### Source information ###
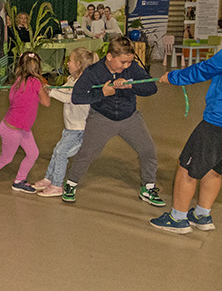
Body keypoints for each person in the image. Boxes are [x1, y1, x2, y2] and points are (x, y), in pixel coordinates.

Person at [149, 10, 222, 234]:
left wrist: (172, 77)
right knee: (216, 169)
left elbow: (203, 70)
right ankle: (202, 215)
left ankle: (178, 219)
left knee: (187, 168)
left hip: (220, 123)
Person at [62, 36, 165, 206]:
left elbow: (151, 88)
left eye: (129, 62)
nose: (126, 66)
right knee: (87, 153)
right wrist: (102, 93)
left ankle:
###
== What the task asks ==
From the line with "left hip: (220, 123)" through the last line of the records, set down every line exactly as written and leave out all others.

== Solution to this exercise ==
left hip: (220, 123)
Person at [62, 36, 165, 206]:
left elbow: (151, 88)
left eye: (129, 62)
nose: (126, 66)
right knee: (87, 153)
right wrist: (102, 93)
left ankle:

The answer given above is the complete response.